> [Stated exercise] Which lines in the entries below contain the string "green", with case counting? Pick out each one and copy it in full.

> [Exercise materials]
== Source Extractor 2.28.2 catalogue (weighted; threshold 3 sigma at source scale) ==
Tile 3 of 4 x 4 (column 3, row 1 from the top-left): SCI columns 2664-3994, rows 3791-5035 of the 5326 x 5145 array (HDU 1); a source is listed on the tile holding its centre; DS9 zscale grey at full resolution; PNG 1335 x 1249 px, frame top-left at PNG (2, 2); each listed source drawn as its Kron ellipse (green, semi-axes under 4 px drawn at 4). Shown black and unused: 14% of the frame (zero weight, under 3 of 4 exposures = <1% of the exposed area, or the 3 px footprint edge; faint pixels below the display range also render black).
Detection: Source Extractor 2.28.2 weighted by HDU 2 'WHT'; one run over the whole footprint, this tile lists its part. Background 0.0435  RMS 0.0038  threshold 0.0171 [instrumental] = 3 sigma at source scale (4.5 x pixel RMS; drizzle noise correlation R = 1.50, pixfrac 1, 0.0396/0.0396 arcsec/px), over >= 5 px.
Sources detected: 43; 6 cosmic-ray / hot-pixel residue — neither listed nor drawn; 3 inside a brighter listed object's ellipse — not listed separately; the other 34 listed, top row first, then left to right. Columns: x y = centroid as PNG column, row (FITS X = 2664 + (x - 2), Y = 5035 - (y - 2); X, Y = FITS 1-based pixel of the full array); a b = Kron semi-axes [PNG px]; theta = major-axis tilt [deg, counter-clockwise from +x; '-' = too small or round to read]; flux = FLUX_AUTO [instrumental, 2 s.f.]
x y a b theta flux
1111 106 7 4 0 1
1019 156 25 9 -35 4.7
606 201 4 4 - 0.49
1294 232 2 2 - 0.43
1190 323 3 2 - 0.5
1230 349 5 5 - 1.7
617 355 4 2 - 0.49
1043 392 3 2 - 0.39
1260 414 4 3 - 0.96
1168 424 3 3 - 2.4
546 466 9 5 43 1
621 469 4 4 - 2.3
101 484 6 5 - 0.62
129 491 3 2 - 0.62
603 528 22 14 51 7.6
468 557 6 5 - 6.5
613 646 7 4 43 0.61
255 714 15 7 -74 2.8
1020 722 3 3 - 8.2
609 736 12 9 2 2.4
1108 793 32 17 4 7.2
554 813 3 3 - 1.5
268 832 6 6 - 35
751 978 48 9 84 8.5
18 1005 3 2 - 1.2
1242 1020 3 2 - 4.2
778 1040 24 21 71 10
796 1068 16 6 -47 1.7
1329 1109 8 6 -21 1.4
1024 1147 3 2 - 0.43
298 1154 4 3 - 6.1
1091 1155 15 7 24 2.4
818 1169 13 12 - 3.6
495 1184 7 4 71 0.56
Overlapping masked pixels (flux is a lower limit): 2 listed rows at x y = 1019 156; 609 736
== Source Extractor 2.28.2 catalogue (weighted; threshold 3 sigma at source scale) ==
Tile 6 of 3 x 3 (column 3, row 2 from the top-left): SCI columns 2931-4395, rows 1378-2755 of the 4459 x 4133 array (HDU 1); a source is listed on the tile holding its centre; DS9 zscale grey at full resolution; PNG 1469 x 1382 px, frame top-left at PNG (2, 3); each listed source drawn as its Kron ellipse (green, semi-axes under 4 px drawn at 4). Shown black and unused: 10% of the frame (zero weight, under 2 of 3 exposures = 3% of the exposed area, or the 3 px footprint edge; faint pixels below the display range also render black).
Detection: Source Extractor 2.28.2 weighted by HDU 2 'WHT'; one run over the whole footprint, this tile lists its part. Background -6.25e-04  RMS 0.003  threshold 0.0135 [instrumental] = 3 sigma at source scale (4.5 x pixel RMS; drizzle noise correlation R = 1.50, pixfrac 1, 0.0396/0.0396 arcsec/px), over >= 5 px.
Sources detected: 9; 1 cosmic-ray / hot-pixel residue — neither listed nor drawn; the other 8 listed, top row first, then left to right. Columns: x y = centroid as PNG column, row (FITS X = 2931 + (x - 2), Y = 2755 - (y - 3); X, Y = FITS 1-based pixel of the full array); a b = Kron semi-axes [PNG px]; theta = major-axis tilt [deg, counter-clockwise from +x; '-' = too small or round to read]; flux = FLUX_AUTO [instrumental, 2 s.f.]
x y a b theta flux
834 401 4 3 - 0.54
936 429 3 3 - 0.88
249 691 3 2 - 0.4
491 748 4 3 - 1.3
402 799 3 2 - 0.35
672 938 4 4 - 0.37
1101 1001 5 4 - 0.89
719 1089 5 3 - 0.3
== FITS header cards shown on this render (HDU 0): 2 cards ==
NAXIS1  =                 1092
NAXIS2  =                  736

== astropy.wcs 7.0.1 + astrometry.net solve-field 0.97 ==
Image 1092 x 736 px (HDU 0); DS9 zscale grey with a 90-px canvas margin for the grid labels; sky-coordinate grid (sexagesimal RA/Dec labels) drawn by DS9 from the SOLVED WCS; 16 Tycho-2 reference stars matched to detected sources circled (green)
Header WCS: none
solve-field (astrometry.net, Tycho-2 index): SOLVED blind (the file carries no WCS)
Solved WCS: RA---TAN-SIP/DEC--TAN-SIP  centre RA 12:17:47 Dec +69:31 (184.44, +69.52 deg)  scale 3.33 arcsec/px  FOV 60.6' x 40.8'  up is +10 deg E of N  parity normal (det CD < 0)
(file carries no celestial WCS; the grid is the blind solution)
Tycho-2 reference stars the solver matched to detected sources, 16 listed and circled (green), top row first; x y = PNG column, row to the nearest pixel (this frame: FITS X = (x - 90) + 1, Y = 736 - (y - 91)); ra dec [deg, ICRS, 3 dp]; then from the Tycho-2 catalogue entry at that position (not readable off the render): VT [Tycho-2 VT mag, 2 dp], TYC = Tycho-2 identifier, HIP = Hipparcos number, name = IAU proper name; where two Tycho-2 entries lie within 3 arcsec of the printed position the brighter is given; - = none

> [Solution to this exercise]
Tile 3 of 4 x 4 (column 3, row 1 from the top-left): SCI columns 2664-3994, rows 3791-5035 of the 5326 x 5145 array (HDU 1); a source is listed on the tile holding its centre; DS9 zscale grey at full resolution; PNG 1335 x 1249 px, frame top-left at PNG (2, 2); each listed source drawn as its Kron ellipse (green, semi-axes under 4 px drawn at 4). Shown black and unused: 14% of the frame (zero weight, under 3 of 4 exposures = <1% of the exposed area, or the 3 px footprint edge; faint pixels below the display range also render black).
Tile 6 of 3 x 3 (column 3, row 2 from the top-left): SCI columns 2931-4395, rows 1378-2755 of the 4459 x 4133 array (HDU 1); a source is listed on the tile holding its centre; DS9 zscale grey at full resolution; PNG 1469 x 1382 px, frame top-left at PNG (2, 3); each listed source drawn as its Kron ellipse (green, semi-axes under 4 px drawn at 4). Shown black and unused: 10% of the frame (zero weight, under 2 of 3 exposures = 3% of the exposed area, or the 3 px footprint edge; faint pixels below the display range also render black).
Image 1092 x 736 px (HDU 0); DS9 zscale grey with a 90-px canvas margin for the grid labels; sky-coordinate grid (sexagesimal RA/Dec labels) drawn by DS9 from the SOLVED WCS; 16 Tycho-2 reference stars matched to detected sources circled (green)
Tycho-2 reference stars the solver matched to detected sources, 16 listed and circled (green), top row first; x y = PNG column, row to the nearest pixel (this frame: FITS X = (x - 90) + 1, Y = 736 - (y - 91)); ra dec [deg, ICRS, 3 dp]; then from the Tycho-2 catalogue entry at that position (not readable off the render): VT [Tycho-2 VT mag, 2 dp], TYC = Tycho-2 identifier, HIP = Hipparcos number, name = IAU proper name; where two Tycho-2 entries lie within 3 arcsec of the printed position the brighter is given; - = none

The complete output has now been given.